→ **Required action A**: According to the interview excerpt about Omar Hunter, which opponent will Florida face on the Saturday when its seniors say goodbye to the Swamp?
→ **Required action B**: Write the next part of the interview with Omar Hunter about his Florida career, picking up after its final answer.

→ **Excerpt**:
----------------------------------------

But he's also seen dark times, like 2010 and 2011, where the Gators won just 13 games combined and dropped into the category of mediocre. He also saw the coach who recruited him, Urban Meyer, retire, come back and retire again before taking a new job.
He was there for Will Muschamp's hiring and has now had three different defensive coordinators coaching him. He's been a real trooper for the Gators, and with 53 games under his belt, 103 tackles (10 for loss) and a blocked field goal to his name, Hunter and the rest of Florida's seniors will say goodbye to the Swamp Saturday against Jacksonville State.
The old man took some time from bingo to talk to ESPN.com about his career at Florida:
Omar Hunter: Honestly, it hasn't even hit me yet, but it's been a long time coming, man. It's been an honor to play for the Florida Gators and be a part of this program. I've enjoyed every moment of it and I'm looking forward to my senior day.
Now Chris Rainey did a back flip during his senior day moment. Any chance we'll see that out of you?
OH: I honestly don't know what I'm going to do, but I promise you I won't do a back flip. No back flips will be done by me, but I'll probably just run out and take the whole moment in. It's been a great few years that I've been here and I've enjoyed it. When senior day comes I'm sure I'll be very emotional and I'm just looking forward to it.

----------------------------------------

→ **Entries supplied**:
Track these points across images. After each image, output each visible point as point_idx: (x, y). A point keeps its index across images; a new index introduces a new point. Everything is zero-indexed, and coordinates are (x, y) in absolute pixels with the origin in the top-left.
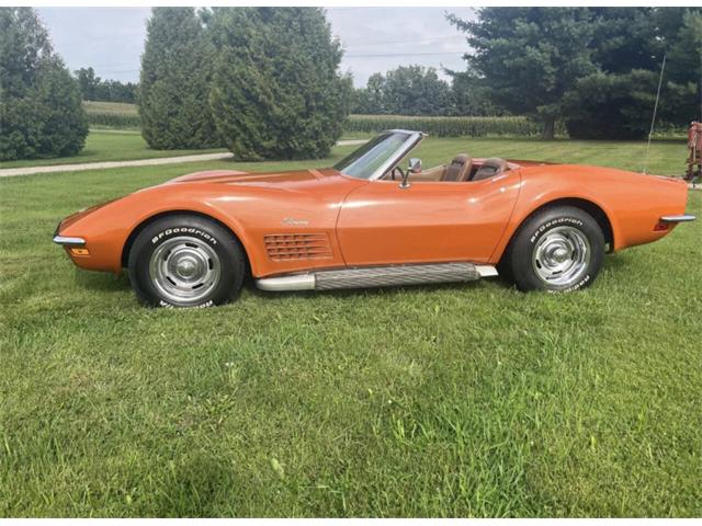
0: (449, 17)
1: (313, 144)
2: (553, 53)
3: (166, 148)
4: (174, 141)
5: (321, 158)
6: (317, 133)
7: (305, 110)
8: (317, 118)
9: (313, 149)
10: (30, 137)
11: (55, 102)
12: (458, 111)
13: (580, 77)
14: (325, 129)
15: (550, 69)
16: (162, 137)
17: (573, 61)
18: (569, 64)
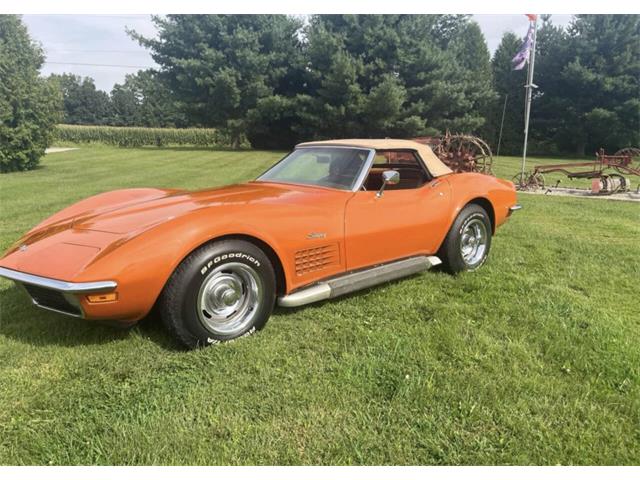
0: (129, 33)
1: (22, 154)
2: (236, 77)
5: (29, 169)
6: (25, 142)
7: (12, 119)
8: (27, 127)
9: (23, 160)
12: (121, 121)
13: (260, 98)
14: (35, 139)
15: (237, 90)
17: (253, 85)
18: (249, 87)
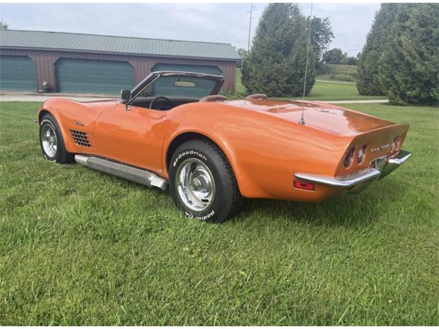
3: (367, 94)
4: (374, 90)
10: (279, 85)
11: (298, 66)
16: (366, 87)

----------------------------------------

→ **Final answer A**: Jacksonville State

→ **Final answer B**:
You've seen the highs and the lows during your time at Florida. What's it been like for you over these four-plus years?
OH: It's been incredible -- to come in and win a national championship my freshman year and then make it to the Sugar Bowl after that. Then, the program kind of fell off for a little bit, but coming back with Coach Muschamp, he's really brought it back from the bottom. I've been happy to be a part of this process and get Florida back on top, back to the BCS level that it should always stay at. It's been an honor to be on this team. Just knowing that I had an affect on some of these guys' careers here at Florida has been an honor. That's just as good as winning a championship, being able to say I affected somebody else's life or helped this person who has done so much more for me.